Después de aludir a estas personas desgraciadas por no saber administrar o manejar lo que tienen, quiero traer a colación a aquellas que son infelices por sus carencias y limitaciones. Así, los pobres que no tienen para subsistir, los enfermos graves, los disminuidos físicos o psíquicos, los poco dotados intelectual o físicamente, los inhabilitados para una mínima vida social, los despreciados por sus congéneres, los seres a los que persigue sin descanso la mala suerte, etc., etc. Ante ellas me pregunto: ¿Se les debe aplicar también el baremo de la mala gestión? ¿Son como son y están como están por no haber querido / sabido / podido manejar sus privaciones, salir de su circunstancia, nadar contracorriente? Más aún, ¿cómo gestiona un pobre su indigencia, un enfermo su dolencia sin remedio, un repudiado la malquerencia y el olvido…? Mal lo tienen estos individuos que, por no tener, no poseen en muchísimas ocasiones ni la ayuda que para ellos es imprescindible ni siquiera el afán ni el conocimiento del lugar donde buscarla.

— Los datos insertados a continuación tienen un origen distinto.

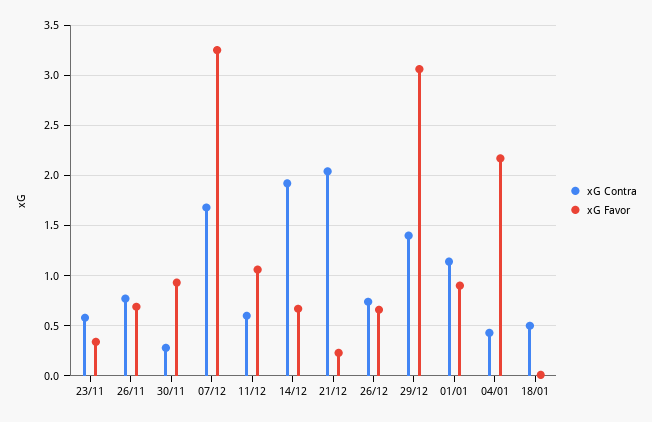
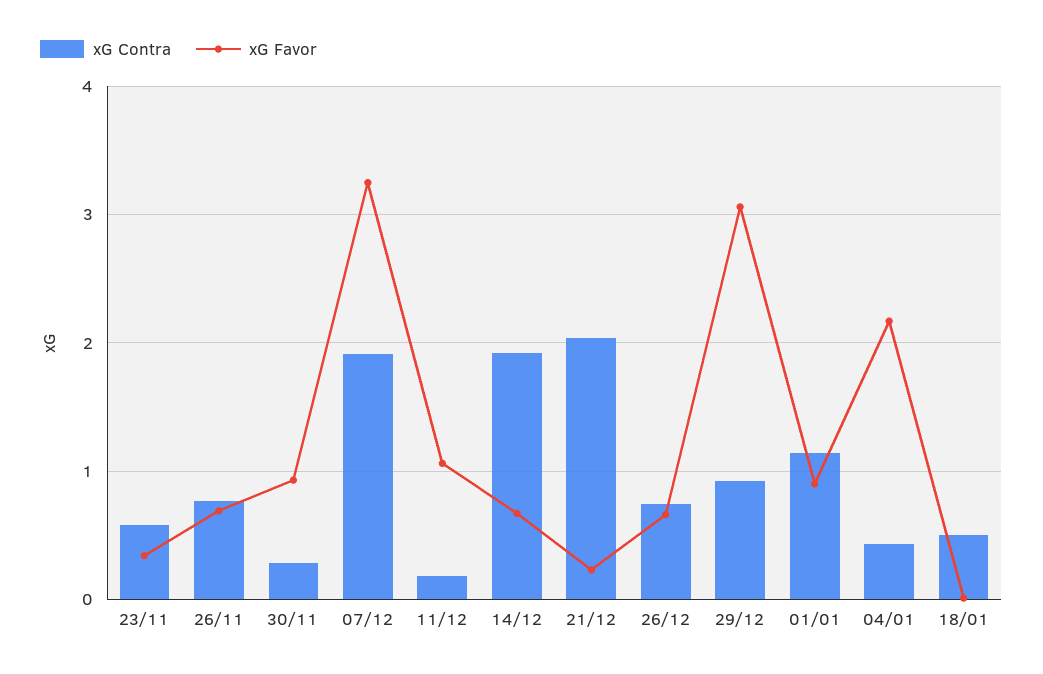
xG Contra, 07/12: 1.7 -> 1.9
xG Contra, 11/12: 0.6 -> 0.2
xG Contra, 29/12: 1.4 -> 0.9

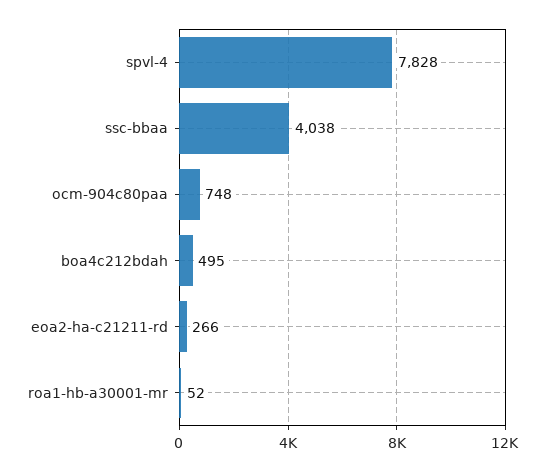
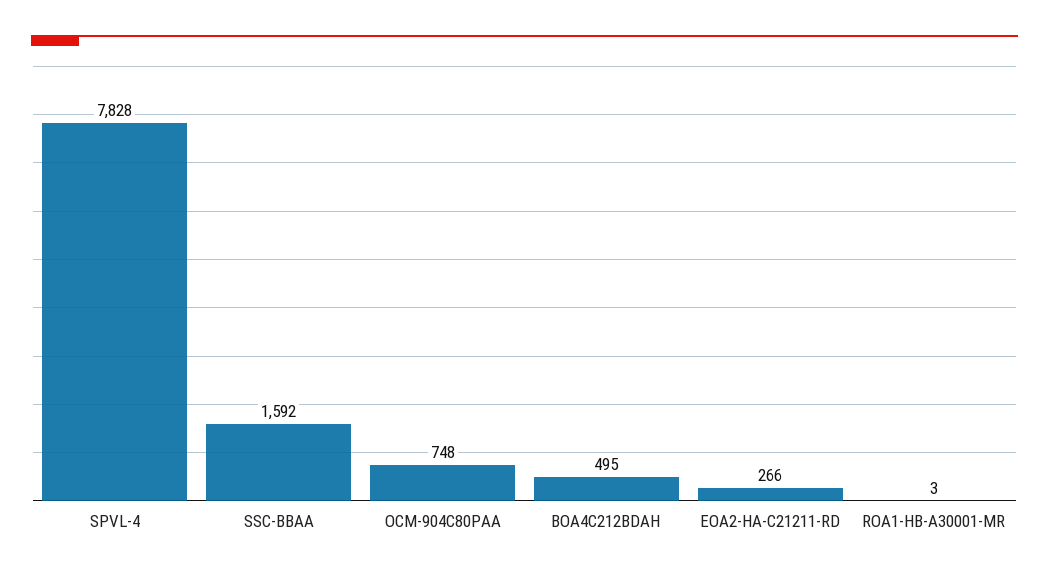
ssc-bbaa: 4038 -> 1592
roa1-hb-a30001-mr: 52 -> 3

Creo que entre los primeros, los prósperos y agraciados, y estos, los desafortunados y desdichados hay una gran diferencia, son polos opuestos, casi ni se pueden comparar. Mientras aquellos tienen en su mano la posibilidad de no deslizarse hacia el averno y sucumbir, porque disfrutan de los medios necesarios para «gestionar» adecuadamente su existencia, estos solamente pueden administrar su desventura y hacerlo, en todo caso, con un único instrumento: el conformismo, la resignación, el aguante. Son doblemente infelices: por estar en una situación denigrante, humillante, y por no tener ni posibilidad ni esperanza de salir de ella.

Producen lástima y mueven a compasión los que desde su nacimiento son seres desterrados de la fortuna, siquiera sea en su más mínima expresión. ¿Tendríamos que brindarle nuestra ayuda? Hasta eso es complicado dentro de la sociedad en que vivimos. ¿Cómo contribuimos de manera apropiada a que un menesteroso que pide limosna o un demente imposibilitado de cuidar de sí mismo gestionen / manejen / administren sus vidas para hacerlas dignas?